(Stored data entries)
== == ==
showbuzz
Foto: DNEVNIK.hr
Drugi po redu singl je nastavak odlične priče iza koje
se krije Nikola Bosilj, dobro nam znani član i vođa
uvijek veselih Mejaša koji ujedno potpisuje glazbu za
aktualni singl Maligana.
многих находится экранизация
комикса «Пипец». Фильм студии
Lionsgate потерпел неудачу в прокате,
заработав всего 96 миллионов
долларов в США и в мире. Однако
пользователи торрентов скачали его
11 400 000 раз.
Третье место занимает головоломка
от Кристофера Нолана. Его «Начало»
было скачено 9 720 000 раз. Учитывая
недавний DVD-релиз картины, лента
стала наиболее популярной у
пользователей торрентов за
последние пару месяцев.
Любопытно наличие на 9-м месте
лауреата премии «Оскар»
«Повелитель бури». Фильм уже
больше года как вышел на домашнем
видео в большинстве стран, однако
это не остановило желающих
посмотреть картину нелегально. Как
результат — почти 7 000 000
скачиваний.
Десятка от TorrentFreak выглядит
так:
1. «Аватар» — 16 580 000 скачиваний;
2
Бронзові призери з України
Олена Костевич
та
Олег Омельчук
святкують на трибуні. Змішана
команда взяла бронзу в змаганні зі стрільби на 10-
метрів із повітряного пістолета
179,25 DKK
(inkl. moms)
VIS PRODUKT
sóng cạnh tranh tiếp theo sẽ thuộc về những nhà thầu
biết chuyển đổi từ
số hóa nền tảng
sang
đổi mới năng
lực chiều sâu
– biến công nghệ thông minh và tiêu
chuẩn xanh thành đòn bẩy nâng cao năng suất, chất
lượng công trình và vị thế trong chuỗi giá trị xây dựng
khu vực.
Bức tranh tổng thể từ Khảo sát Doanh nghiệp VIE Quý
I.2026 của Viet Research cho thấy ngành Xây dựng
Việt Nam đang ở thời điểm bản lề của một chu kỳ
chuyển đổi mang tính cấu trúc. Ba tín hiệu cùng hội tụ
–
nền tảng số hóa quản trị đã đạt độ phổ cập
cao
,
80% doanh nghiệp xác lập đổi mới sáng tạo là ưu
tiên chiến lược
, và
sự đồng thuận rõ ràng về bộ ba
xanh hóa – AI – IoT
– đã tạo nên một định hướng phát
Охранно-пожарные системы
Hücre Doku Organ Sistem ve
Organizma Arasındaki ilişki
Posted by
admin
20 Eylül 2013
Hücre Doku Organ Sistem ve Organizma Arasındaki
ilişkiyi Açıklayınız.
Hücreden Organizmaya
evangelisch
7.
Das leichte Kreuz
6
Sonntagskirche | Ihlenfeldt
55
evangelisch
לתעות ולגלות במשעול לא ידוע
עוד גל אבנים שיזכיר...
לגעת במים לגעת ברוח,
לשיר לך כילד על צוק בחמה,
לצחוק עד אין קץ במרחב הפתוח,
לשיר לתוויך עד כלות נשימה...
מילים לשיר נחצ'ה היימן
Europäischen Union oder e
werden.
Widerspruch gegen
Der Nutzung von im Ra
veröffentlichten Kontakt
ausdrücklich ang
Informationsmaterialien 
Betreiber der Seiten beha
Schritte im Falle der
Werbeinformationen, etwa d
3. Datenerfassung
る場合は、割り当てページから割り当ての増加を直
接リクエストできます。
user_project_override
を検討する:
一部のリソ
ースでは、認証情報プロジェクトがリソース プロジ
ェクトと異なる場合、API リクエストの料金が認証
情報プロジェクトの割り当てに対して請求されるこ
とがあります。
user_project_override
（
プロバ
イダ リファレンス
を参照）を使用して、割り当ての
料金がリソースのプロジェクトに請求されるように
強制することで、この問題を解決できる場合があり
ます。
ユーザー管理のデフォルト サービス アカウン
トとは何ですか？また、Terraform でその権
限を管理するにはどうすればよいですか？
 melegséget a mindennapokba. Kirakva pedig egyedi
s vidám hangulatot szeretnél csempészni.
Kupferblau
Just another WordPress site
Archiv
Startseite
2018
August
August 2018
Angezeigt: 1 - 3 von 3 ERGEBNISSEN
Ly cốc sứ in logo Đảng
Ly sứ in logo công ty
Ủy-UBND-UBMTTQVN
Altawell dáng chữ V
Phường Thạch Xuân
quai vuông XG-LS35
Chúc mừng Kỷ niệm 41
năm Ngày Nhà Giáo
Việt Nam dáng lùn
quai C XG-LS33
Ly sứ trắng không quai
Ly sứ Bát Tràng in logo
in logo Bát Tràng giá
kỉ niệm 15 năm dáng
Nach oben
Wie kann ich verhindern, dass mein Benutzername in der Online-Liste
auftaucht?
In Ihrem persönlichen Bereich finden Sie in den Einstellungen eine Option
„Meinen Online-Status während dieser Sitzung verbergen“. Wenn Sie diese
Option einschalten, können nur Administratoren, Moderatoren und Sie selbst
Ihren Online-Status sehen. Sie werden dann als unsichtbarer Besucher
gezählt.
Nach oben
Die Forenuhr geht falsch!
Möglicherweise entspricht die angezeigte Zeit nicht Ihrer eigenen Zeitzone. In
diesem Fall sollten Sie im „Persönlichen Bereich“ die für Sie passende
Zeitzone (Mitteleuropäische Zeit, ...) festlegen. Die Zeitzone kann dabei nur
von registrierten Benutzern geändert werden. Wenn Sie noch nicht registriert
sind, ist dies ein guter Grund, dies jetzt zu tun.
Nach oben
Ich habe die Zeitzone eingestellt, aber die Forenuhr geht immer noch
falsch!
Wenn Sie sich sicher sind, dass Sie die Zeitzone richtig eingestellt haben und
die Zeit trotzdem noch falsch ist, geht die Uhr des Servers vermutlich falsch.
== == ==
**Your objective:** Restate word for word the lines of the data above, starting at the line containing "Betreiber der Seiten beha" and ending at the line containing "Phường Thạch Xuân", both included, and nothing more.

**Exercise result:**
Betreiber der Seiten beha
Schritte im Falle der
Werbeinformationen, etwa d
3. Datenerfassung
る場合は、割り当てページから割り当ての増加を直
接リクエストできます。
user_project_override
を検討する:
一部のリソ
ースでは、認証情報プロジェクトがリソース プロジ
ェクトと異なる場合、API リクエストの料金が認証
情報プロジェクトの割り当てに対して請求されるこ
とがあります。
user_project_override
（
プロバ
イダ リファレンス
を参照）を使用して、割り当ての
料金がリソースのプロジェクトに請求されるように
強制することで、この問題を解決できる場合があり
ます。
ユーザー管理のデフォルト サービス アカウン
トとは何ですか？また、Terraform でその権
限を管理するにはどうすればよいですか？
 melegséget a mindennapokba. Kirakva pedig egyedi
s vidám hangulatot szeretnél csempészni.
Kupferblau
Just another WordPress site
Archiv
Startseite
2018
August
August 2018
Angezeigt: 1 - 3 von 3 ERGEBNISSEN
Ly cốc sứ in logo Đảng
Ly sứ in logo công ty
Ủy-UBND-UBMTTQVN
Altawell dáng chữ V
Phường Thạch Xuân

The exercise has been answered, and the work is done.